■ **REQUEST**
In the listing below, start your output at the line with "kitchens. As a" and end it after the line with "preferences etc. Extracting", copying every line exactly.

#### GIVEN ENTRIES

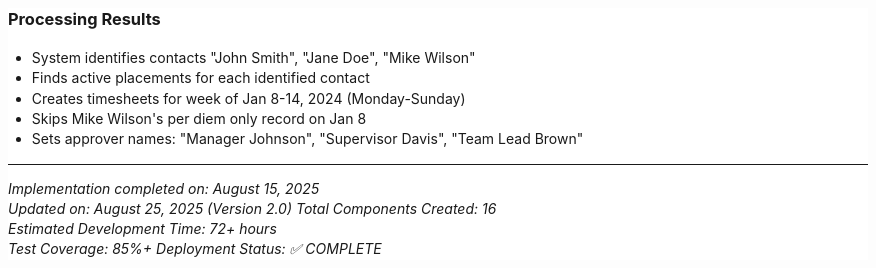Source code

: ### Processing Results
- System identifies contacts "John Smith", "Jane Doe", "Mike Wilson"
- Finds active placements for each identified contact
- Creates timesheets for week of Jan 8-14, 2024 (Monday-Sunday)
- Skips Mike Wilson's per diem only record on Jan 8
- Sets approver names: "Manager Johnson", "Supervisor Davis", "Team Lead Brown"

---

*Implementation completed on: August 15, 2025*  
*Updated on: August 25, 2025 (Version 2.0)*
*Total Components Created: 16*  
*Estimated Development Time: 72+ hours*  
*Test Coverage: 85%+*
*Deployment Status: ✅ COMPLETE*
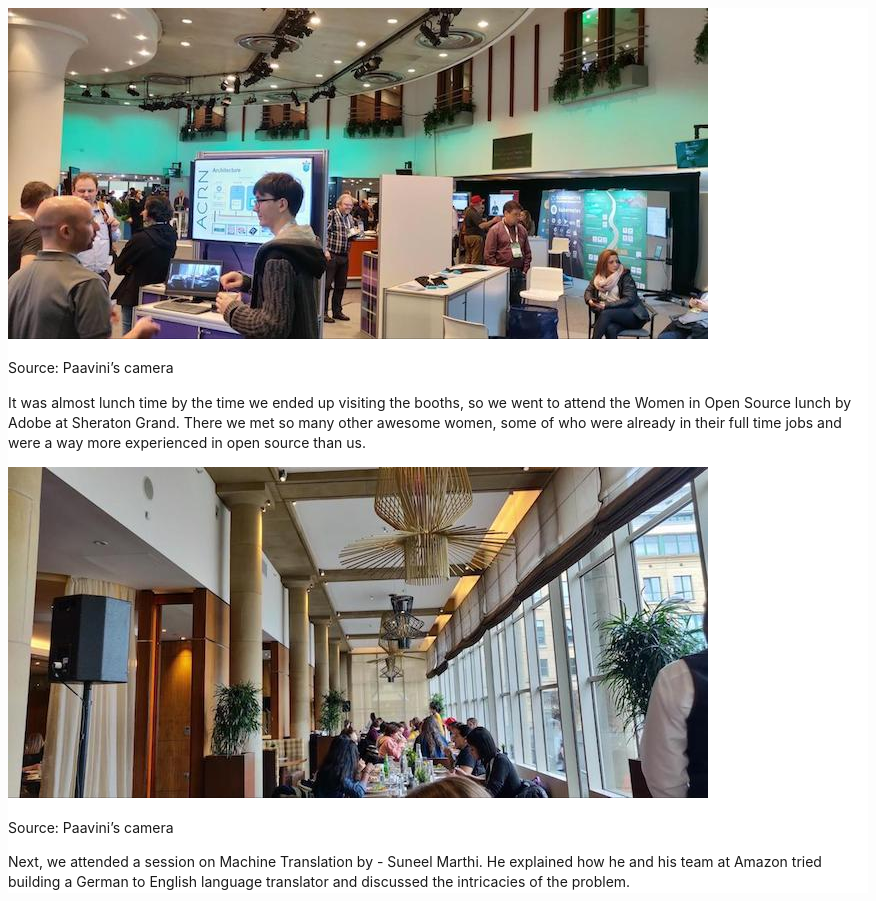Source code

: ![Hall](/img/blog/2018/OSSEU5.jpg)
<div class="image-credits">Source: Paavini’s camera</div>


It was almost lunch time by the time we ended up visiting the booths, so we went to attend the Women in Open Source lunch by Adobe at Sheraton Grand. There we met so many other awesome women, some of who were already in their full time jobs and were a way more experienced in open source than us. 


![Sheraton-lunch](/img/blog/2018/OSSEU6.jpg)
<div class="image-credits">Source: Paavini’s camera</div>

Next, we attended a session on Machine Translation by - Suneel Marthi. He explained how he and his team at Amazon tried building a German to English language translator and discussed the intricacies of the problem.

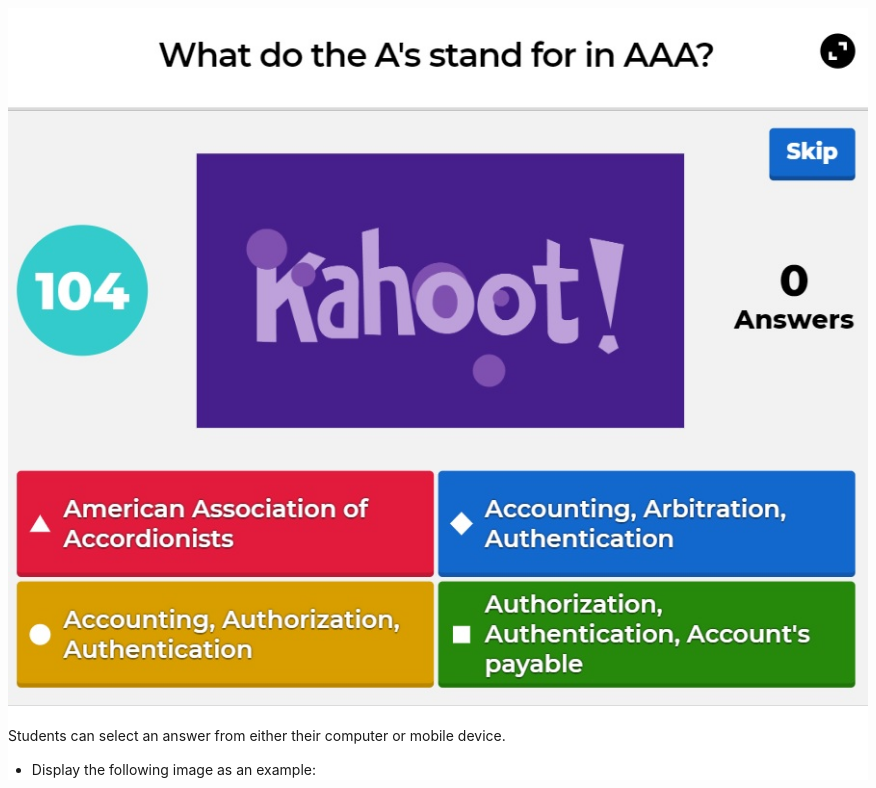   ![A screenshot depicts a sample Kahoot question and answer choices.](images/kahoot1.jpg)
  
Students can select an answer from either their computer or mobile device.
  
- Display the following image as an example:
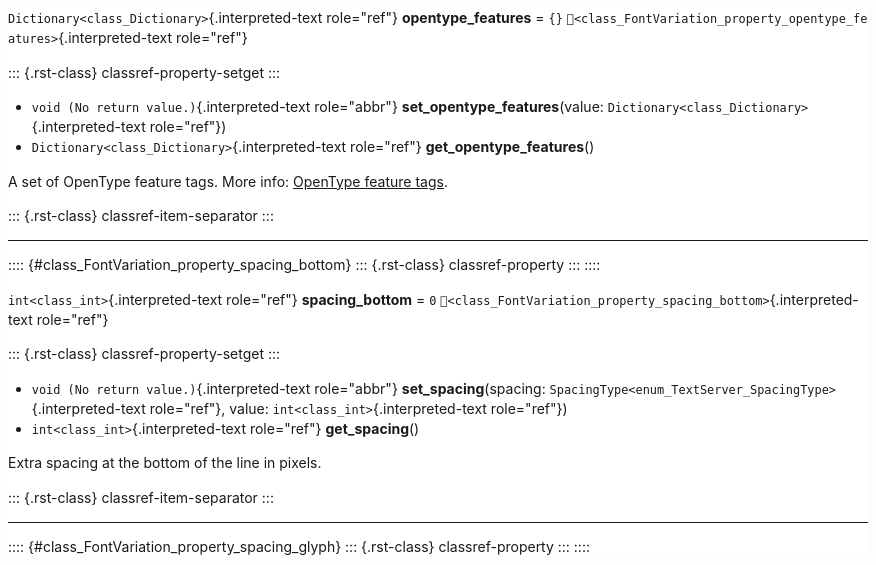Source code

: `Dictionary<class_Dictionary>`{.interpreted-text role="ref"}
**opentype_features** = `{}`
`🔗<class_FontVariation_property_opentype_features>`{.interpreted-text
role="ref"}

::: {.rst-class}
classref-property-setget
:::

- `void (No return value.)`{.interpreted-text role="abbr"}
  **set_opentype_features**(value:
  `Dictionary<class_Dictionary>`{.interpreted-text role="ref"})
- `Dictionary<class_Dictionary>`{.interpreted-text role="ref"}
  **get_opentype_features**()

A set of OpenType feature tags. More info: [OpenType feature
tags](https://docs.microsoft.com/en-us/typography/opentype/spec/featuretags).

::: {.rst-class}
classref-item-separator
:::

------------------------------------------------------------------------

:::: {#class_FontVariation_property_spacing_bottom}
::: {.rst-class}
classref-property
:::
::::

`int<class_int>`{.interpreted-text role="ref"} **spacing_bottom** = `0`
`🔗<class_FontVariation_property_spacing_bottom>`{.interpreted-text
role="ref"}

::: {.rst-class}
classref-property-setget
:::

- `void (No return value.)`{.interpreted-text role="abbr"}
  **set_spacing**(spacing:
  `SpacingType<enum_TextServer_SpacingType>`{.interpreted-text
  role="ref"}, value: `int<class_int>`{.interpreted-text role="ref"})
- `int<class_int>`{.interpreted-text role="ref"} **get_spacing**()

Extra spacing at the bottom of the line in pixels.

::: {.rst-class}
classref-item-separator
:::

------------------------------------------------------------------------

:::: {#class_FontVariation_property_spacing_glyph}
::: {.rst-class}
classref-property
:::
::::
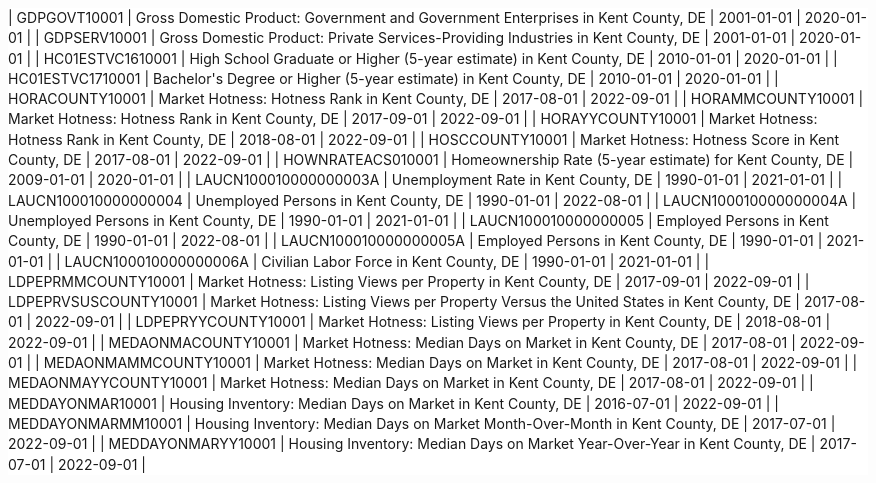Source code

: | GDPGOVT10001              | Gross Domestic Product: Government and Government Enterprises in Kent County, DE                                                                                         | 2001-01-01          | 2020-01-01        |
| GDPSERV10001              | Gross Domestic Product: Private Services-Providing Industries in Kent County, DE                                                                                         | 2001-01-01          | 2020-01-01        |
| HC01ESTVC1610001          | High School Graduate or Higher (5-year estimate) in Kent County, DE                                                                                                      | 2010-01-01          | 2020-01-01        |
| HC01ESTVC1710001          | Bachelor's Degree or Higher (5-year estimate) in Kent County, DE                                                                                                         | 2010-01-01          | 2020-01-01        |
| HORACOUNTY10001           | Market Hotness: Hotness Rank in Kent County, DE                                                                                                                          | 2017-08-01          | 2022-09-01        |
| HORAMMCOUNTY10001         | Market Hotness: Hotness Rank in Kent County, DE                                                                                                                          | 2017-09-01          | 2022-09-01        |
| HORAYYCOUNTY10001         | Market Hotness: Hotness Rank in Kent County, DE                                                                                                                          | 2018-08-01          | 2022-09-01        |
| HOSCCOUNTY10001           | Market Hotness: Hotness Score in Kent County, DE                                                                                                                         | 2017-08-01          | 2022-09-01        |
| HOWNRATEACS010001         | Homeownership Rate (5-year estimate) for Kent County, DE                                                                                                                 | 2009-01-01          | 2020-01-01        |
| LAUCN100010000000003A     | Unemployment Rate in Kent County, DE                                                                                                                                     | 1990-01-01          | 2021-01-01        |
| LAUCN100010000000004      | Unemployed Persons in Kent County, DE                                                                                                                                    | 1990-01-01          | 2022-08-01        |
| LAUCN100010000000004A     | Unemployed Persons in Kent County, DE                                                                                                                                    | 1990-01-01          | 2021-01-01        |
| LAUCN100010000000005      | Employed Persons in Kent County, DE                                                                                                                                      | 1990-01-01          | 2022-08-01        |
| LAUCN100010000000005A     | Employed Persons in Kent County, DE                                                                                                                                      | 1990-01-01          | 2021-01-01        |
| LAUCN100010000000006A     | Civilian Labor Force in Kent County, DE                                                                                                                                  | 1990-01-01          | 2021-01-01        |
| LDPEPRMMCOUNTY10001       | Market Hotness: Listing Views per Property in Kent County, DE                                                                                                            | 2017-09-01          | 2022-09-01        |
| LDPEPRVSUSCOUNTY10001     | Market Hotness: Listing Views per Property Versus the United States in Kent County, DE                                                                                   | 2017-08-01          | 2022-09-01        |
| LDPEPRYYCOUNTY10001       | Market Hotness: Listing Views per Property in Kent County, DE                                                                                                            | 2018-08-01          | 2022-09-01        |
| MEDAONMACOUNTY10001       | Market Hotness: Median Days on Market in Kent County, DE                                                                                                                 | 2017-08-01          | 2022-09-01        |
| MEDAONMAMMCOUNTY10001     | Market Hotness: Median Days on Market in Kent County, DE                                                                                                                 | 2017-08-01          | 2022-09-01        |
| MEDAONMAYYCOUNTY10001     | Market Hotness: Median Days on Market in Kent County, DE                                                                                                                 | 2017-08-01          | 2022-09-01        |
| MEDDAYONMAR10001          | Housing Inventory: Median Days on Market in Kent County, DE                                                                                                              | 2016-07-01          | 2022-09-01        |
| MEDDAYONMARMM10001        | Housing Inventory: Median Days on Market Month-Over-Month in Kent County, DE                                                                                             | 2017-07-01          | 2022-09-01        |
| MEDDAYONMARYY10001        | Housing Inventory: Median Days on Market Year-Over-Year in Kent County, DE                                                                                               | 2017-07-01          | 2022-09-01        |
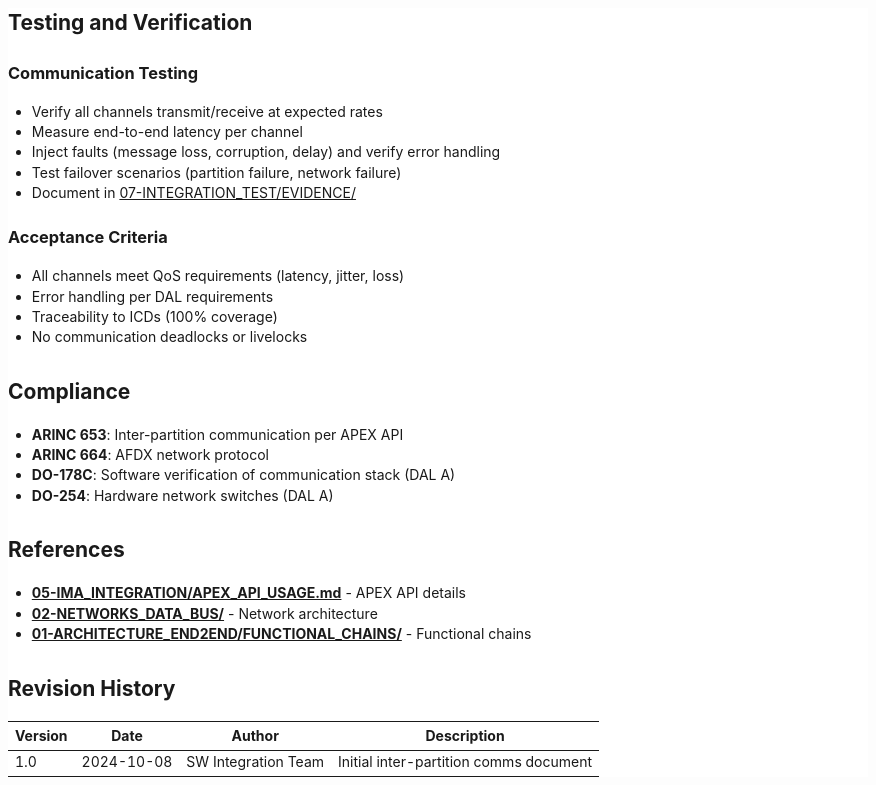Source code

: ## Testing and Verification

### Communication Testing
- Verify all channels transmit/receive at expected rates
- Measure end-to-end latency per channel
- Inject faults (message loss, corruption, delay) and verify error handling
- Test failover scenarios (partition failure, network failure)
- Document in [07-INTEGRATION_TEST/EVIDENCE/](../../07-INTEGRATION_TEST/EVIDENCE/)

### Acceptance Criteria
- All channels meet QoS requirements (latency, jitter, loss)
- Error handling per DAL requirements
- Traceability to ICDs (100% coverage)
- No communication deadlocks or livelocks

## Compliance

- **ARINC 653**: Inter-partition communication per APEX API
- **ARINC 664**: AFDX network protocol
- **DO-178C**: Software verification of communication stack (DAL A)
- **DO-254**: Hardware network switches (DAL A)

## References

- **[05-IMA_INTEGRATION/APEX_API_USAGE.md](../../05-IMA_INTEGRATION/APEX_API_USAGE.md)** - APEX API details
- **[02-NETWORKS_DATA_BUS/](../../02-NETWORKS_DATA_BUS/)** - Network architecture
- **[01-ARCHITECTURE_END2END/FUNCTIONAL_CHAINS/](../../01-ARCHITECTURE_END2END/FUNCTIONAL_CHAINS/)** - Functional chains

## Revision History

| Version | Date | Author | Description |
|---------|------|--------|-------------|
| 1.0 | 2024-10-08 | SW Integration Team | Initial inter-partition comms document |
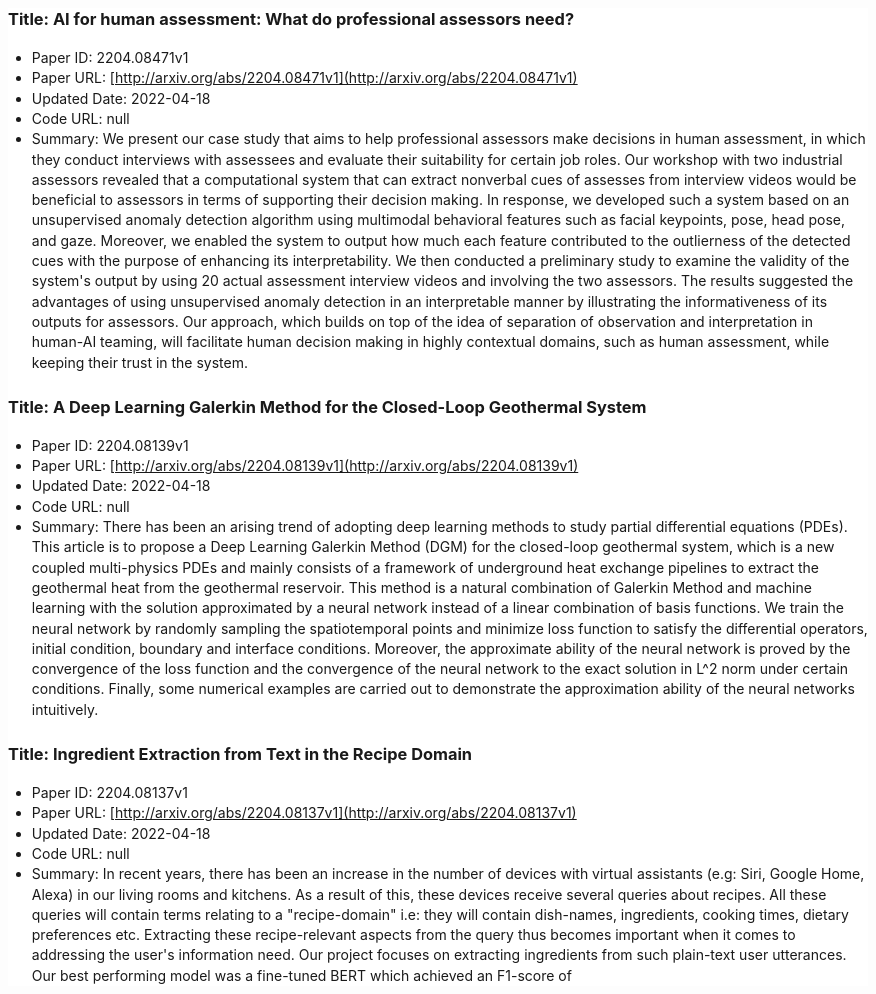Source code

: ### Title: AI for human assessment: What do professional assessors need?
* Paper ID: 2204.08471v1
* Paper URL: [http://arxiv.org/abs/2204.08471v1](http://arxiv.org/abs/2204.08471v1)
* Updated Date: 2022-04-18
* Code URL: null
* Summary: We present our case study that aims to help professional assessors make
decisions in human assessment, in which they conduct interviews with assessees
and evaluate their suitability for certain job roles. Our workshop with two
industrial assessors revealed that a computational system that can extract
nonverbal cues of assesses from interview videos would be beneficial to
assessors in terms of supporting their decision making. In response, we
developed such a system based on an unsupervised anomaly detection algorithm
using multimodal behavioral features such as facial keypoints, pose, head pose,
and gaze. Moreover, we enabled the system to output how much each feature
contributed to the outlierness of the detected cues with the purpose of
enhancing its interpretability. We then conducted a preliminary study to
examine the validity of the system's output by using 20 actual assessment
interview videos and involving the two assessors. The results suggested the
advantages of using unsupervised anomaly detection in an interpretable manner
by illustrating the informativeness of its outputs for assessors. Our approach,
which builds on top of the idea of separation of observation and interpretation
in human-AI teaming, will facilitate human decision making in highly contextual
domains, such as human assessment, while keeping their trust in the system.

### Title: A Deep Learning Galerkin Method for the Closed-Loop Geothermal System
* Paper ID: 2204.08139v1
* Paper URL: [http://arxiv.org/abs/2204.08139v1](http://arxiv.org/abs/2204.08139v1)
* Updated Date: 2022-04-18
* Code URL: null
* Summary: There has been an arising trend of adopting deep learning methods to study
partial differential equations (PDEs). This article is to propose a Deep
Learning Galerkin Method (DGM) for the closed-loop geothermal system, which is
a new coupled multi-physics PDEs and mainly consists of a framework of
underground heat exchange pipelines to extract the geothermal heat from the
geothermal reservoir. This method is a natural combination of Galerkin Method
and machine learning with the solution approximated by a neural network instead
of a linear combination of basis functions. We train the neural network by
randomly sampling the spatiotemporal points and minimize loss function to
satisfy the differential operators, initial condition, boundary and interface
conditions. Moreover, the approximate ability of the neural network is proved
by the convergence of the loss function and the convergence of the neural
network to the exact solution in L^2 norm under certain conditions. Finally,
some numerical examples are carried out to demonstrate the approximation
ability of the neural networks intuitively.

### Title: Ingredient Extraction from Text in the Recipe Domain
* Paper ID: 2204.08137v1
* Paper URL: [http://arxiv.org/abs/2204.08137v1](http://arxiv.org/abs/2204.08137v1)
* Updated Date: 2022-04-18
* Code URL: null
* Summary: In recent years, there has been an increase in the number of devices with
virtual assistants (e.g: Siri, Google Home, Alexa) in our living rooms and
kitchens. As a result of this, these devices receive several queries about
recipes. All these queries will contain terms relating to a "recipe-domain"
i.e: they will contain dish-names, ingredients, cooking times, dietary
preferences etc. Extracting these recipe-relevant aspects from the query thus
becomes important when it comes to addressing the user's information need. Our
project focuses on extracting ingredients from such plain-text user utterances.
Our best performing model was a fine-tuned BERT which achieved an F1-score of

########

■ **EXERCISE RESULT**
kitchens. As a result of this, these devices receive several queries about
recipes. All these queries will contain terms relating to a "recipe-domain"
i.e: they will contain dish-names, ingredients, cooking times, dietary
preferences etc. Extracting these recipe-relevant aspects from the query thus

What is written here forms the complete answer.